Task instructions
Replace "source scale" with "detection scale" wherever it occurs in the items below, change nothing else, and write out the result without the pictures.

##### Given data #####

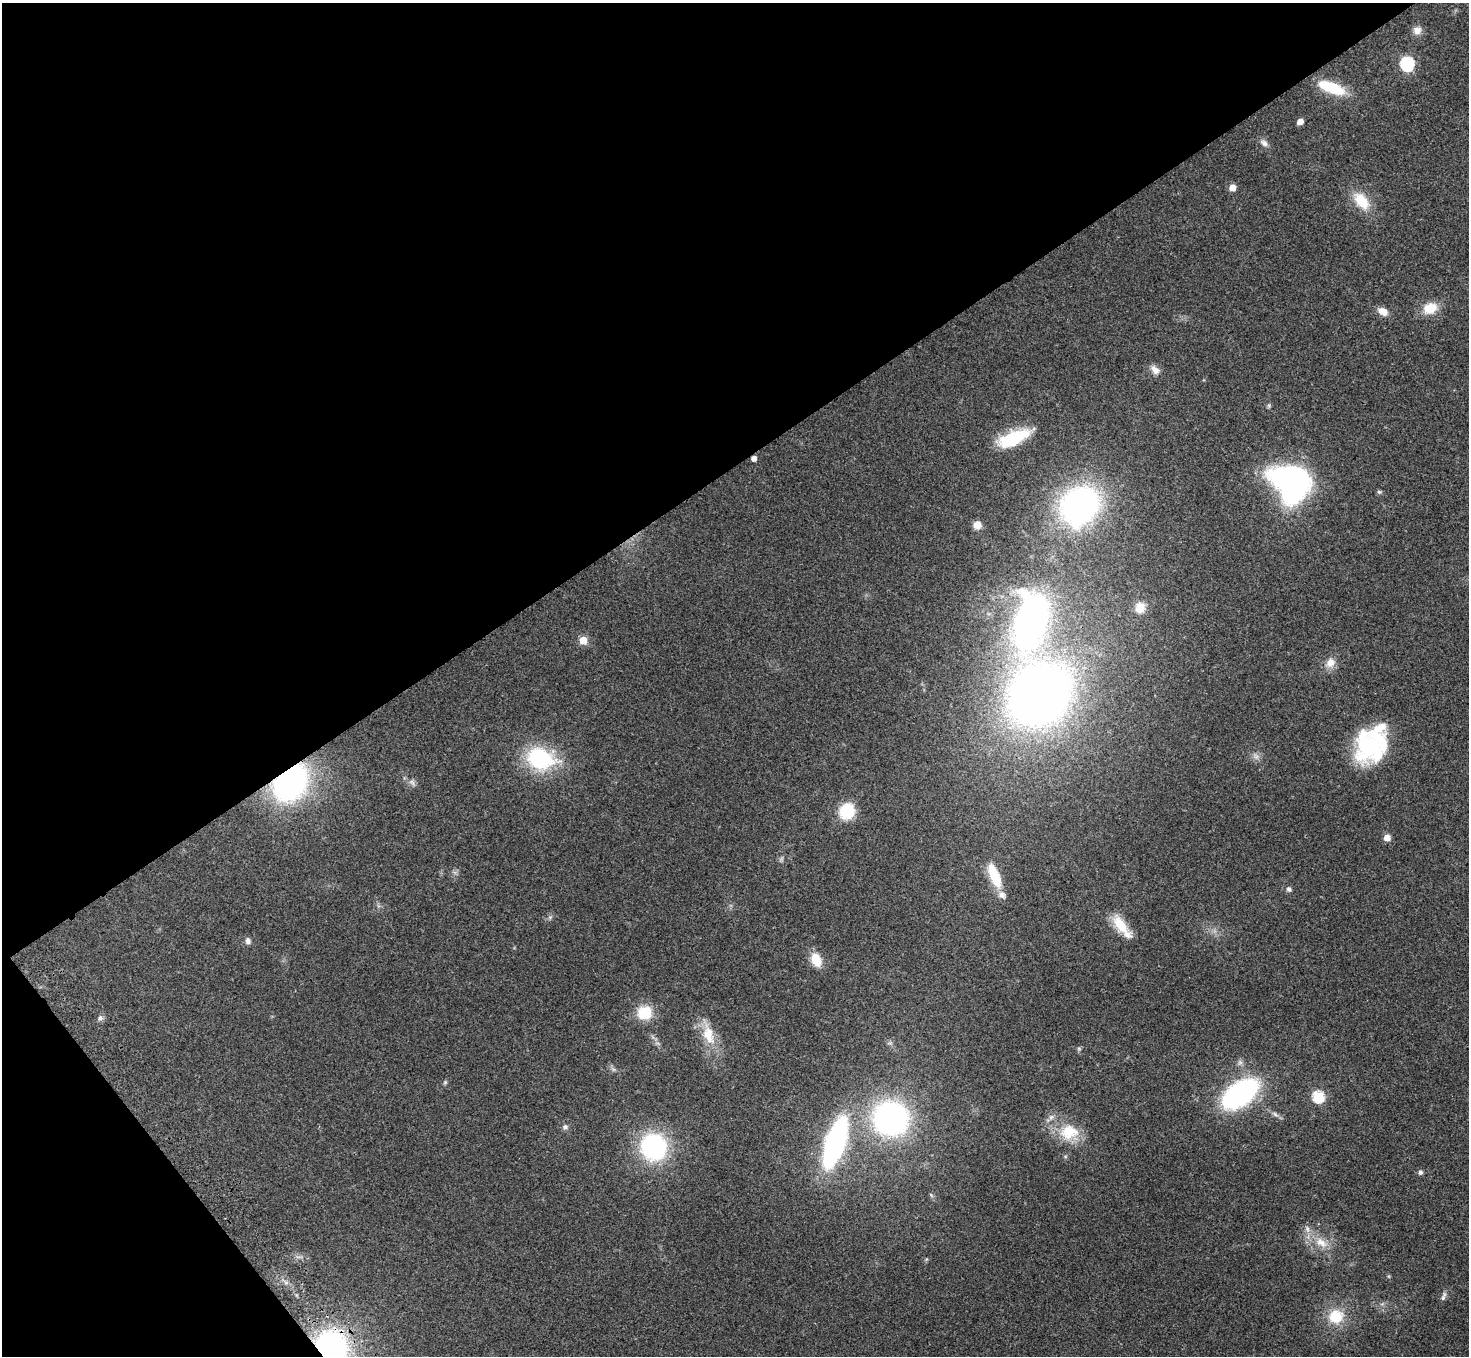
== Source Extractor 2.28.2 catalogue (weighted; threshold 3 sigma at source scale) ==
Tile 5 of 4 x 4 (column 1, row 2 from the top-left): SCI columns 80-1546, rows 3066-4419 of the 6026 x 5994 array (HDU 1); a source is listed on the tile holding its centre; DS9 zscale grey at full resolution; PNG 1471 x 1358 px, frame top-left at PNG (2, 3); no overlay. Shown black and unused: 38% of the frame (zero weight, under 3 of 4 exposures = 5% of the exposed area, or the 3 px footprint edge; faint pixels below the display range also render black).
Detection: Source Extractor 2.28.2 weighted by HDU 2 'WHT'; one run over the whole footprint, this tile lists its part. Background 0.224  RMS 0.0087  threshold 0.039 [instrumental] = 3 sigma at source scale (4.5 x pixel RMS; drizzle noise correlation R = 1.50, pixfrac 1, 0.05/0.05 arcsec/px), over >= 5 px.
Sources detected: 62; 2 inside a brighter object's white glare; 1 cosmic-ray / hot-pixel residue — not listed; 5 inside a brighter listed object's ellipse — not listed separately; the other 54 listed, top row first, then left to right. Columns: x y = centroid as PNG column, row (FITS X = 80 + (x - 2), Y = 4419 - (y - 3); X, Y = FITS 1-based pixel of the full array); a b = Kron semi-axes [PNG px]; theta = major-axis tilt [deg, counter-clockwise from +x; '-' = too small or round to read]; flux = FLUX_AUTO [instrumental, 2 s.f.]
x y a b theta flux
1417 30 11 10 - 6.2
1407 64 6 6 - 140
1331 87 32 11 -21 35
1300 121 5 4 - 9.3
1264 143 12 8 -39 4.2
1232 188 5 5 - 12
1361 201 24 14 -51 24
1430 308 18 14 21 16
1383 311 12 8 -29 8.1
1155 370 13 9 -46 5.9
1269 406 6 5 - 1.4
1013 438 38 14 23 44
1286 478 34 18 0 180
1379 492 7 5 -20 1.5
1080 505 30 25 45 290
977 525 7 7 - 9.6
1140 607 12 10 79 11
1031 620 52 27 82 350
583 640 5 5 - 23
1330 663 14 11 45 8.8
1040 694 45 39 49 880
1368 745 39 30 84 80
1256 756 8 6 -69 3.2
540 759 30 21 -16 80
290 782 26 19 53 280
412 782 11 5 -36 3.2
847 811 14 13 - 36
1387 838 5 5 - 10
994 876 31 11 -68 25
1289 889 6 5 - 2.6
550 917 6 5 - 1.7
1120 925 24 11 -53 23
248 941 8 6 -75 3.3
816 960 16 11 -65 15
645 1013 15 13 15 27
100 1018 7 7 - 2.6
708 1034 31 15 -74 23
1079 1049 6 5 - 1.4
445 1082 5 5 - 1.2
1240 1094 32 17 37 190
1318 1097 6 6 - 73
1275 1114 10 5 -31 3.1
890 1118 28 27 - 220
565 1127 7 7 - 2.7
1069 1132 27 21 7 28
835 1143 41 14 72 200
654 1147 21 20 - 130
1420 1172 6 5 - 2.2
931 1195 7 4 -46 1.3
1307 1229 11 6 -72 4.1
1321 1243 21 11 -32 15
1443 1296 14 5 70 2.9
1336 1316 21 20 - 25
330 1350 24 19 -79 250
Overlapping masked pixels (flux is a lower limit): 2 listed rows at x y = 290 782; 330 1350
Isophote crosses this tile's border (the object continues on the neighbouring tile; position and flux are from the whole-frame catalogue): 1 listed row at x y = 330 1350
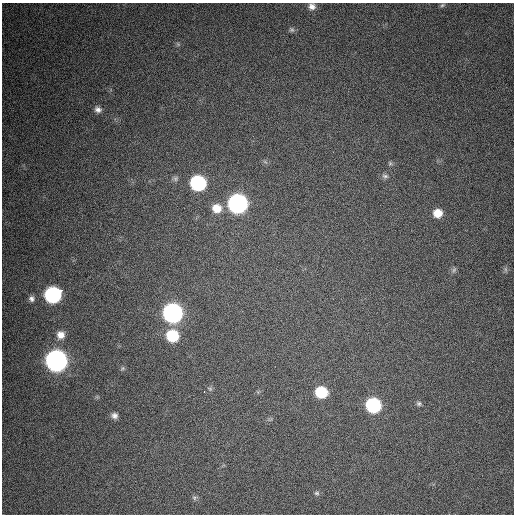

#####

Exercise solution
== Source Extractor 2.28.2 catalogue (weighted; threshold 3 sigma at detection scale) ==
Tile 5 of 4 x 4 (column 1, row 2 from the top-left): SCI columns 80-1546, rows 3066-4419 of the 6026 x 5994 array (HDU 1); a source is listed on the tile holding its centre; DS9 zscale grey at full resolution; PNG 1471 x 1358 px, frame top-left at PNG (2, 3); no overlay. Shown black and unused: 38% of the frame (zero weight, under 3 of 4 exposures = 5% of the exposed area, or the 3 px footprint edge; faint pixels below the display range also render black).
Detection: Source Extractor 2.28.2 weighted by HDU 2 'WHT'; one run over the whole footprint, this tile lists its part. Background 0.224  RMS 0.0087  threshold 0.039 [instrumental] = 3 sigma at detection scale (4.5 x pixel RMS; drizzle noise correlation R = 1.50, pixfrac 1, 0.05/0.05 arcsec/px), over >= 5 px.
Sources detected: 62; 2 inside a brighter object's white glare; 1 cosmic-ray / hot-pixel residue — not listed; 5 inside a brighter listed object's ellipse — not listed separately; the other 54 listed, top row first, then left to right. Columns: x y = centroid as PNG column, row (FITS X = 80 + (x - 2), Y = 4419 - (y - 3); X, Y = FITS 1-based pixel of the full array); a b = Kron semi-axes [PNG px]; theta = major-axis tilt [deg, counter-clockwise from +x; '-' = too small or round to read]; flux = FLUX_AUTO [instrumental, 2 s.f.]
x y a b theta flux
1417 30 11 10 - 6.2
1407 64 6 6 - 140
1331 87 32 11 -21 35
1300 121 5 4 - 9.3
1264 143 12 8 -39 4.2
1232 188 5 5 - 12
1361 201 24 14 -51 24
1430 308 18 14 21 16
1383 311 12 8 -29 8.1
1155 370 13 9 -46 5.9
1269 406 6 5 - 1.4
1013 438 38 14 23 44
1286 478 34 18 0 180
1379 492 7 5 -20 1.5
1080 505 30 25 45 290
977 525 7 7 - 9.6
1140 607 12 10 79 11
1031 620 52 27 82 350
583 640 5 5 - 23
1330 663 14 11 45 8.8
1040 694 45 39 49 880
1368 745 39 30 84 80
1256 756 8 6 -69 3.2
540 759 30 21 -16 80
290 782 26 19 53 280
412 782 11 5 -36 3.2
847 811 14 13 - 36
1387 838 5 5 - 10
994 876 31 11 -68 25
1289 889 6 5 - 2.6
550 917 6 5 - 1.7
1120 925 24 11 -53 23
248 941 8 6 -75 3.3
816 960 16 11 -65 15
645 1013 15 13 15 27
100 1018 7 7 - 2.6
708 1034 31 15 -74 23
1079 1049 6 5 - 1.4
445 1082 5 5 - 1.2
1240 1094 32 17 37 190
1318 1097 6 6 - 73
1275 1114 10 5 -31 3.1
890 1118 28 27 - 220
565 1127 7 7 - 2.7
1069 1132 27 21 7 28
835 1143 41 14 72 200
654 1147 21 20 - 130
1420 1172 6 5 - 2.2
931 1195 7 4 -46 1.3
1307 1229 11 6 -72 4.1
1321 1243 21 11 -32 15
1443 1296 14 5 70 2.9
1336 1316 21 20 - 25
330 1350 24 19 -79 250
Overlapping masked pixels (flux is a lower limit): 2 listed rows at x y = 290 782; 330 1350
Isophote crosses this tile's border (the object continues on the neighbouring tile; position and flux are from the whole-frame catalogue): 1 listed row at x y = 330 1350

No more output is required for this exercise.